● **Task to carry out**
Starting at the first line of the data, print each line verbatim up to and including the line bearing "IA y transparencia web", omitting pictures.

● **Dataset extract**
------------------------

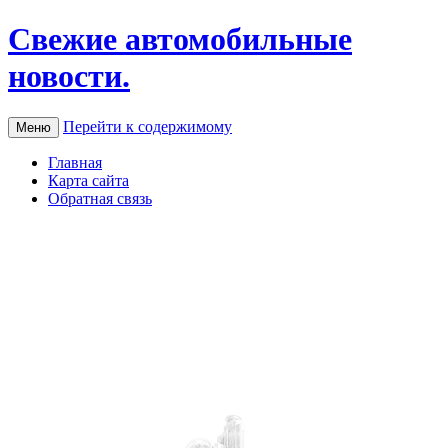
Свежие автомобильные
новости.
Перейти к содержимому
Меню
Главная
Карта сайта
Обратная связь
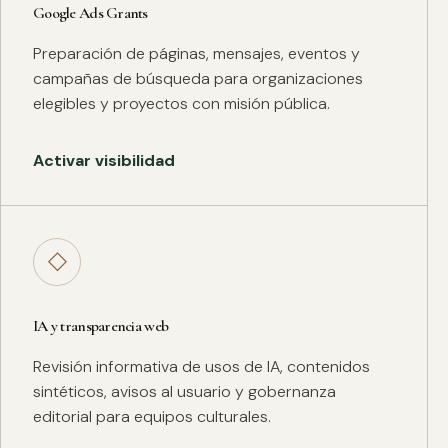
Google Ads Grants
Preparación de páginas, mensajes, eventos y
campañas de búsqueda para organizaciones
elegibles y proyectos con misión pública.
Activar visibilidad
◇
IA y transparencia web
Revisión informativa de usos de IA, contenidos
sintéticos, avisos al usuario y gobernanza
editorial para equipos culturales.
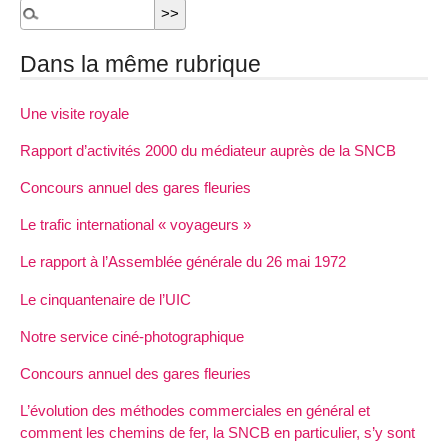
Dans la même rubrique
Une visite royale
Rapport d’activités 2000 du médiateur auprès de la SNCB
Concours annuel des gares fleuries
Le trafic international « voyageurs »
Le rapport à l’Assemblée générale du 26 mai 1972
Le cinquantenaire de l’UIC
Notre service ciné-photographique
Concours annuel des gares fleuries
L’évolution des méthodes commerciales en général et
comment les chemins de fer, la SNCB en particulier, s’y sont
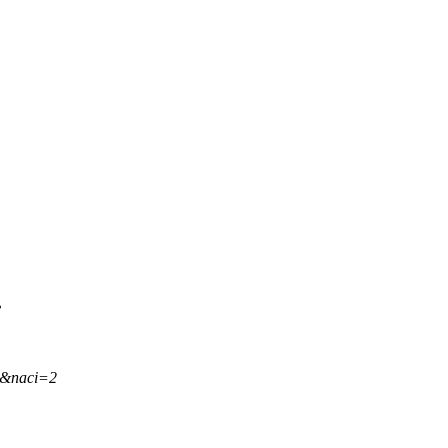
.
,&naci=2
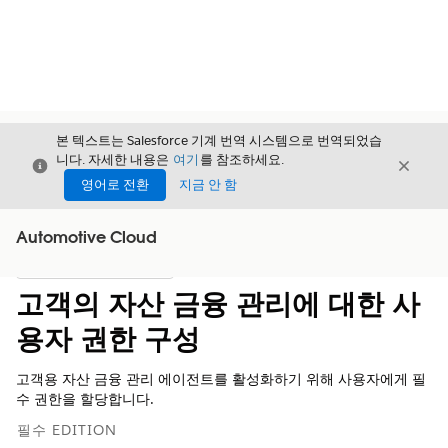
본 텍스트는 Salesforce 기계 번역 시스템으로 번역되었습
니다. 자세한 내용은
여기
를 참조하세요.
닫기
닫기
닫기
영어로 전환
지금 안 함
Automotive Cloud
목차
목차 표시
고객의 자산 금융 관리에 대한 사
용자 권한 구성
고객용 자산 금융 관리 에이전트를 활성화하기 위해 사용자에게 필
수 권한을 할당합니다.
필수 EDITION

------------------------

● **Solution to this problem**
Свежие автомобильные
новости.
Перейти к содержимому
Меню
Главная
Карта сайта
Обратная связь
Google Ads Grants
Preparación de páginas, mensajes, eventos y
campañas de búsqueda para organizaciones
elegibles y proyectos con misión pública.
Activar visibilidad
◇
IA y transparencia web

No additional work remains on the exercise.